#### [SUPPLIED TEXT]
What’s that in there, in the resume? Is it alive? Is it beating? Or is it just mush? Should we take it out? Is a transplant in order?
: :
Whenever I’ve played the game and submitted resumes and/or cover letters, it’s never resulted in an interview, let alone a job. What’s the point? I’ve given up on that silly charade.
@Askeladd: Resumes were useful to all involved when job seekers sent them after careful consideration, and when employers didn’t have to deal with thousands of “incoming” after soliciting resumes blindly.
It’s now a racket.
This is a reply for a managerial position in a technical area (Manufacturing Ops, QA) Director / VP level, but should be useful in other disciplines.
This has worked for me for 2 decades.
I take my resume and fold it in half so I can look at the top half. I look at the summary, and the bullet points. Does it describe me and high light relatable accomplishments? Will it intrigue the person to keep reading? If so, then I am 1/2 way there.
Then I flatten out my resume and fold it lengthwise so I can only see the left side. I look for numbers like 70% reduction in warranty expenses …….., or 150% increase in production thruput ………… or something like that.
I want to entice people into reading the rest of each sentence across the page.
Between the two I have been asked to elaborate on my statements.
The entire format has helped me with my interviews, usually triggers questions that leads to discussions I can control.
My goal is always to take over the interview process because most of the time, the interviewers don’t really know what they want. Whenever I can answer the questions they are thinking about, I can sell myself since I am the product they need.
Food for thought.
Hope it helps.
@Joseph: You do two folds. I do one: https://www.asktheheadhunter.com/tear-resume-in-half
I’m going to start doing your fold, too! So should hiring managers. HR, not so much!

#### [EXERCISES]
A - Translate this sentence from the resume comment thread into Spanish: "I want to entice people into reading the rest of each sentence across the page."
B - Using the resume comment thread, mark each statement yes or no, and quote the words that decide it: (i) The commenter who folds the resume twice says the method has worked for two decades. (ii) Askeladd says sending resumes and cover letters has led to interviews. (iii) The reply about the single fold says hiring managers should also use the fold.
These rows were taken from a separate source.

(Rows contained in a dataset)

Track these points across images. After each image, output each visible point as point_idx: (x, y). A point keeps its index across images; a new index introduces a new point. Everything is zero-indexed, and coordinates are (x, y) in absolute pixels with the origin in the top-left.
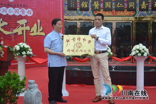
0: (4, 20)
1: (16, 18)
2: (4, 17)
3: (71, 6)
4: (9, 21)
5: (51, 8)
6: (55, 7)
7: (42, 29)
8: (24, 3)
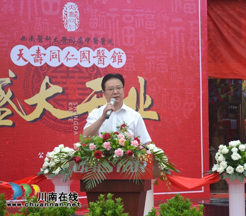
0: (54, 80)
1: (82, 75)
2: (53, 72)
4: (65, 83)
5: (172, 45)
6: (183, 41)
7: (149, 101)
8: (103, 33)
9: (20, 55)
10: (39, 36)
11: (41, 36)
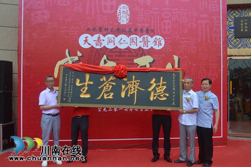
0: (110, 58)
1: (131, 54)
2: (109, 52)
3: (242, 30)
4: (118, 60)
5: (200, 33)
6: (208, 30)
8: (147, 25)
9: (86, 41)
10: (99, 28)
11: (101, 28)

* * *

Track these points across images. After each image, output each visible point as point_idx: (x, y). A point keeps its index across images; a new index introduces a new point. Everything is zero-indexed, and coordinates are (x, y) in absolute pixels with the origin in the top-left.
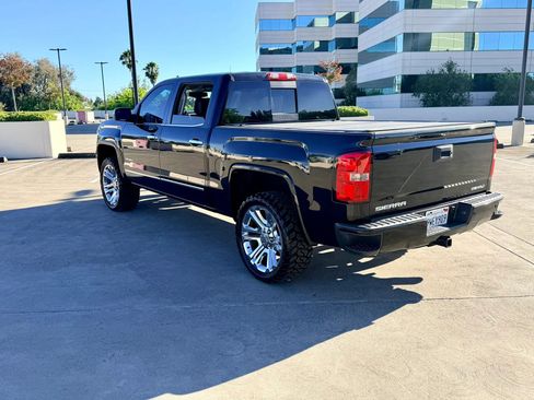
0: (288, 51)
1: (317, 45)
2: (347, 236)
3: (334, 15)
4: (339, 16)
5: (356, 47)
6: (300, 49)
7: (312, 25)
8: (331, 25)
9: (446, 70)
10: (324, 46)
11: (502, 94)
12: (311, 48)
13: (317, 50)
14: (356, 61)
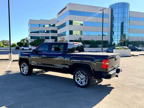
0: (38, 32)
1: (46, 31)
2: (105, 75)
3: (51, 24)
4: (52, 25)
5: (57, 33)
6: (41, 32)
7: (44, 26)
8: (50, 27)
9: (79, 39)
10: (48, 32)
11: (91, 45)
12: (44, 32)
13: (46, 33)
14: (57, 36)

#### [ANSWERS FOR THE TASKS]
A - Quiero atraer a la gente para que lea el resto de cada oración a lo largo de la página.

B -
(i) Yes: "This has worked for me for 2 decades."
(ii) No: "it’s never resulted in an interview, let alone a job."
(iii) Yes: "So should hiring managers."